Grafana Prometheus Queries
Prometheus is the most common data source paired with Grafana. It uses its own query language called PromQL (Prometheus Query Language). PromQL lets you filter, aggregate, and calculate metrics with precision. This topic teaches PromQL from the basics up to the queries you will use every day in production dashboards.
What Prometheus Stores
Prometheus stores time-series data. Every metric is a stream of (timestamp, value) pairs, identified by a metric name and a set of labels. Labels are key-value pairs that describe the source of the metric.
Metric name: node_cpu_seconds_total
Labels: {instance="server-01", mode="idle", cpu="0"}
Sample: (2024-03-01 12:00:00, 99452.3)
Metric name: http_requests_total
Labels: {job="api", status="200", method="GET"}
Sample: (2024-03-01 12:00:00, 15823)
Metric Types
Counter
A counter only goes up. It resets to zero when the process restarts. Examples: total HTTP requests, total errors, total bytes sent. You almost always use the rate() function with counters to convert a growing total into a per-second rate.
Gauge
A gauge goes up and down freely. Examples: current CPU usage, current memory used, number of active connections. Query gauges directly — no rate() needed.
Histogram
A histogram records observations in buckets. Examples: request duration, response size. Use histogram_quantile() to calculate percentiles like p50, p95, and p99.
PromQL Basics
Instant Vector – Current Value
Type the metric name alone to get the current value of every time series matching that name.
node_memory_MemAvailable_bytes
Result: one number per server that Prometheus monitors.
Range Vector – A Window of Values
Add a time window in square brackets to get a range of values over that period.
node_cpu_seconds_total[5m]
Result: the last 5 minutes of CPU data. Range vectors feed into functions like rate().
Label Filtering
Use curly braces to filter by label values. Only time series matching all label conditions are returned.
node_cpu_seconds_total{mode="idle"}
node_cpu_seconds_total{mode!="idle"}
node_cpu_seconds_total{instance=~"server-0.*"} ← regex match
node_cpu_seconds_total{instance!~"server-99.*"} ← regex exclude
Essential PromQL Functions
rate() – Per-Second Rate from a Counter
The rate() function calculates how fast a counter is increasing per second, averaged over the given time window.
rate(http_requests_total[5m])
This returns the average per-second request rate over the last 5 minutes. Use at least a 4x multiple of your scrape interval in the time window — if Prometheus scrapes every 15 seconds, use at least [1m].
irate() – Instant Rate
The irate() function calculates rate from only the last two data points. It reacts faster to spikes but is noisier than rate().
irate(http_requests_total[5m])
increase() – Total Increase Over a Window
The increase() function returns the total amount a counter grew over the time window.

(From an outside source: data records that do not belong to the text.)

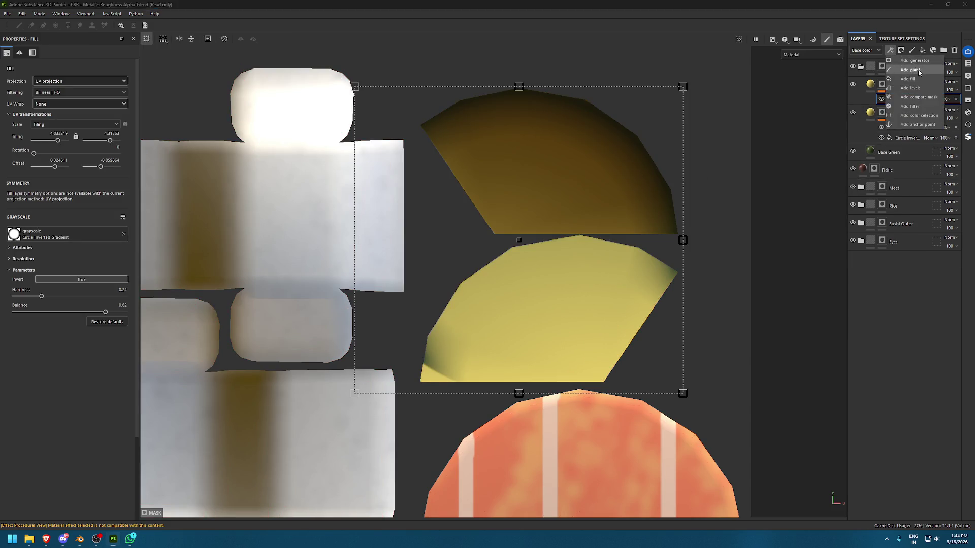
Add a new Paint effect to Base Yellow 2 and polygon-fill the melon's UV island
{"action": "left_click", "coordinate": [919, 71]}
{"action": "left_click", "coordinate": [586, 293]}
{"action": "key", "text": "1"}
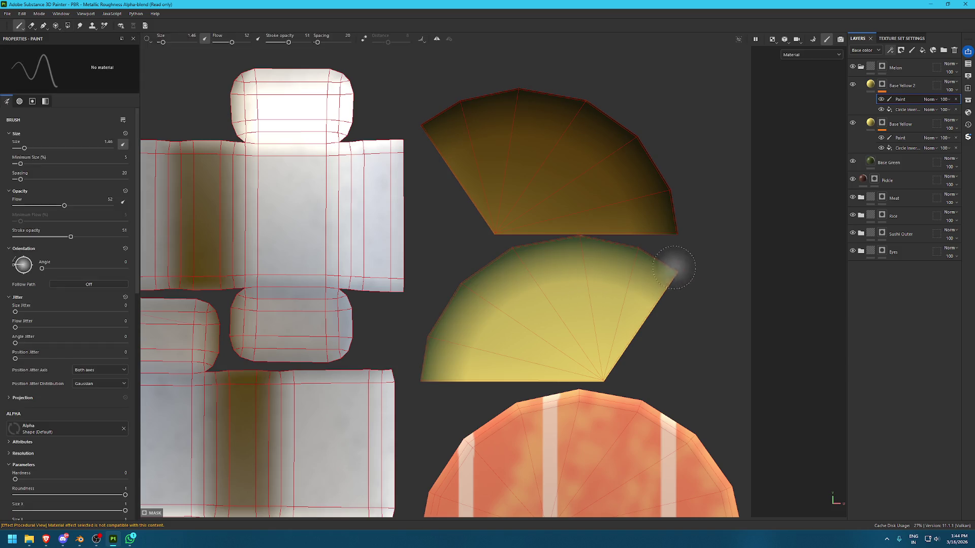
{"action": "key", "text": "F2"}
{"action": "left_click_drag", "start_coordinate": [673, 258], "coordinate": [552, 277], "text": "alt"}
{"action": "key", "text": "F3"}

increase(http_requests_total[1h])
This returns how many HTTP requests occurred in the last hour — useful for hourly totals on summary panels.
sum() – Aggregate All Series
The sum() function adds all time series matching a query into one total.
sum(rate(http_requests_total[5m]))
Without sum(), you get one line per server. With sum(), you get a single line showing the total across all servers.
sum by() – Aggregate and Group
The by() modifier groups the result by specific labels instead of collapsing everything into one line.
sum by(status) (rate(http_requests_total[5m]))
Result: one line per HTTP status code (200, 404, 500) showing the request rate for each status.
Without sum(): server-01 → line server-02 → line server-03 → line With sum(): Total → single line With sum by(status): 200 → line 404 → line 500 → line
avg() – Average Across Series
avg by(instance) (rate(node_cpu_seconds_total{mode!="idle"}[5m]))
Returns the average CPU usage per server across all CPU cores on that server.
max() and min()
max by(instance) (node_memory_MemAvailable_bytes) min by(instance) (node_memory_MemAvailable_bytes)
histogram_quantile() – Percentiles
histogram_quantile(0.95, sum by(le) (rate(http_request_duration_seconds_bucket[5m])))
This returns the 95th percentile (p95) of HTTP request durations. It means 95% of requests completed faster than this value. It is the most important latency metric in web services.
Common Production Queries
CPU Usage Percentage
100 - (avg by(instance) (rate(node_cpu_seconds_total{mode="idle"}[5m])) * 100)
Memory Usage Percentage
(1 - (node_memory_MemAvailable_bytes / node_memory_MemTotal_bytes)) * 100
Disk Usage Percentage
(1 - (node_filesystem_avail_bytes{mountpoint="/"} / node_filesystem_size_bytes{mountpoint="/"})) * 100
HTTP Error Rate
sum(rate(http_requests_total{status=~"5.."}[5m]))
/
sum(rate(http_requests_total[5m]))
* 100
Network Traffic (bytes per second, inbound)
rate(node_network_receive_bytes_total{device!="lo"}[5m])
Arithmetic Between Metrics
You can do math between two metrics using standard operators: +, -, *, /. Both metrics must have matching labels for the operation to work correctly.
node_memory_MemTotal_bytes - node_memory_MemAvailable_bytes
This calculates used memory by subtracting available memory from total memory.
Recording Rules – Pre-computing Expensive Queries
Some PromQL queries are expensive to calculate on every dashboard load. Recording rules let Prometheus pre-compute the result and store it as a new metric. Grafana then queries the pre-computed metric, which loads instantly.
Rule definition (in Prometheus config):
- record: job:http_requests:rate5m
expr: sum(rate(http_requests_total[5m])) by(job)
Grafana query using the recording rule:
job:http_requests:rate5m